Installation and Usage:

pip install chromadb

import chromadb
from chromadb.config import Settings

# Local client
client = chromadb.Client(Settings(
    chroma_db_impl="duckdb+parquet",
    persist_directory="./chroma_data"
))

# Create collection
collection = client.create_collection("docs")

# Add documents
collection.add(
    documents=["Kubernetes is an orchestrator", "Docker is a container"],
    metadatas=[{"source": "k8s"}, {"source": "docker"}],
    ids=["id1", "id2"]
)

# Search
results = collection.query(
    query_texts=["containers"],
    n_results=2
)

Use Case: Prototypes, small/medium applications, local development.

2. Milvus

Description: High-performance vector DB for production at scale.

Features: - Support for billions of vectors - GPU acceleration - Native horizontal distribution - Multiple indexes (HNSW, IVF, ANNOY)

Docker Installation:

docker-compose up -d

version: '3.5'
services:
  etcd:
    image: quay.io/coreos/etcd:latest
  minio:
    image: minio/minio:latest
  milvus:
    image: milvusdb/milvus:latest
    ports:
      - "19530:19530"
    depends_on:
      - etcd
      - minio

Python Usage:

from pymilvus import connections, Collection, FieldSchema, CollectionSchema, DataType

# Connect
connections.connect("default", host="localhost", port="19530")

# Define schema
fields = [
    FieldSchema(name="id", dtype=DataType.INT64, is_primary=True, auto_id=True),
    FieldSchema(name="embedding", dtype=DataType.FLOAT_VECTOR, dim=768),
    FieldSchema(name="text", dtype=DataType.VARCHAR, max_length=500)
]
schema = CollectionSchema(fields, "Document embeddings")
collection = Collection("docs", schema)

# Create index
index_params = {
    "metric_type": "L2",
    "index_type": "IVF_FLAT",
    "params": {"nlist": 128}
}
collection.create_index("embedding", index_params)

# Insert
collection.insert([
    [embedding_vector],
    ["Kubernetes documentation"]
])

# Search
search_params = {"metric_type": "L2", "params": {"nprobe": 10}}
results = collection.search(
    data=[query_vector],
    anns_field="embedding",
    param=search_params,
    limit=10
)

Use Case: Large-scale production, millions of vectors, real-time search.

3. Weaviate

Description: Vector DB with GraphQL and data schema support.
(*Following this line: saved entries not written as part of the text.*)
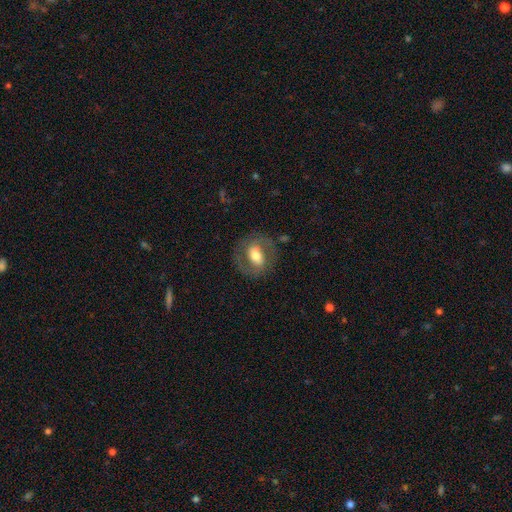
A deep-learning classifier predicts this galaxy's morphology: Overall: featured or disk (62%; smooth 31%). Edge-on disk: no (95%). Bar: weak (38%; strong 34%). Spiral arms: yes (70%; no 30%). Bulge size: moderate (62%). Merging: none (76%).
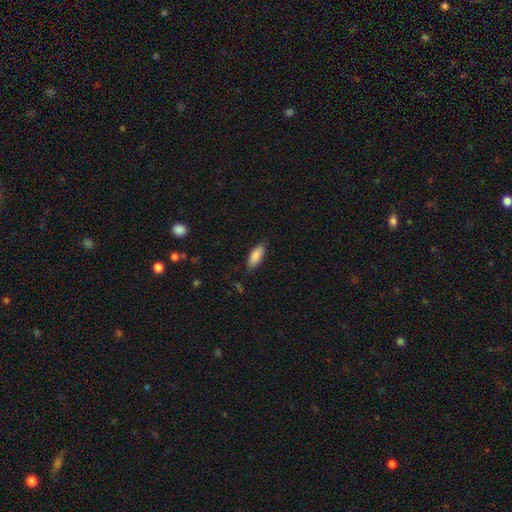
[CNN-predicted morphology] smooth 86%, featured or disk 8%, star or artifact 6%. Down the decision tree: how rounded — in between (76%); merging — none (83%).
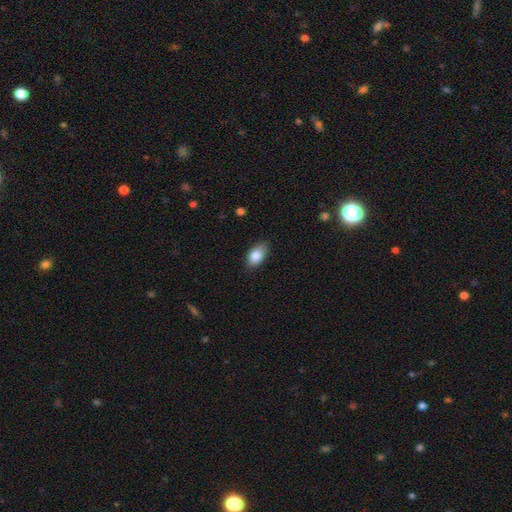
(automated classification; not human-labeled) Smooth or featured? smooth (85%)
How rounded? in between (91%)
Merging? none (81%)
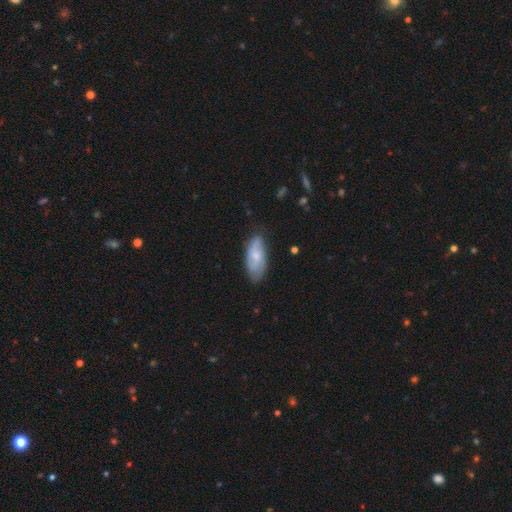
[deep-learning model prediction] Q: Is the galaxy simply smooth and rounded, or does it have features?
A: smooth — 51%.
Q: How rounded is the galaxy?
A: in between — 82%.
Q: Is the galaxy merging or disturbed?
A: none — 69%.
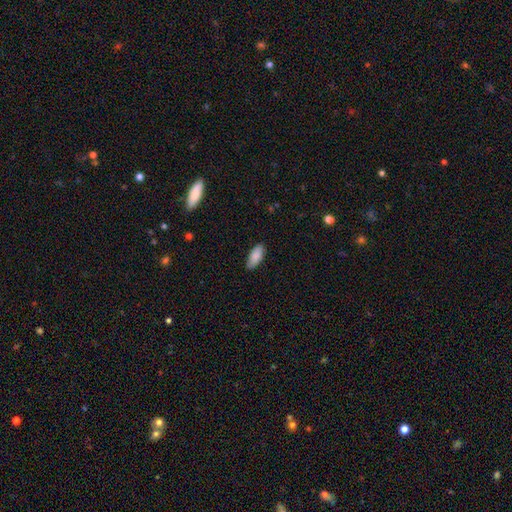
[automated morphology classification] A smooth galaxy with no disk features (87%) that is in between round and cigar-shaped (85%).

Vote fractions:
- Smooth or featured? smooth: 87% / featured or disk: 7% / star or artifact: 6%
- How rounded? in between: 85% / cigar-shaped: 13% / round: 2%
- Merging? none: 84% / minor disturbance: 13% / major disturbance: 2% / merger: 1%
Features: - RESTful and GraphQL APIs - Built-in automatic vectorization - Advanced metadata filtering - Multi-tenancy support

Docker Installation:

docker run -d \
  -p 8080:8080 \
  -e QUERY_DEFAULTS_LIMIT=25 \
  -e AUTHENTICATION_ANONYMOUS_ACCESS_ENABLED=true \
  -e PERSISTENCE_DATA_PATH='/var/lib/weaviate' \
  semitechnologies/weaviate:latest

Python Usage:

import weaviate

client = weaviate.Client("http://localhost:8080")

# Create class (schema)
class_obj = {
    "class": "Document",
    "vectorizer": "text2vec-transformers",
    "properties": [
        {"name": "content", "dataType": ["text"]},
        {"name": "source", "dataType": ["string"]}
    ]
}
client.schema.create_class(class_obj)

# Insert
client.data_object.create(
    data_object={
        "content": "Kubernetes orchestrates containers",
        "source": "k8s-docs"
    },
    class_name="Document"
)

# Search with GraphQL
result = client.query.get("Document", ["content", "source"])\
    .with_near_text({"concepts": ["container orchestration"]})\
    .with_limit(5)\
    .do()

Use Case: Applications with structured and unstructured data, GraphQL needs.

4. Pinecone

Description: Fully managed vector DB (cloud).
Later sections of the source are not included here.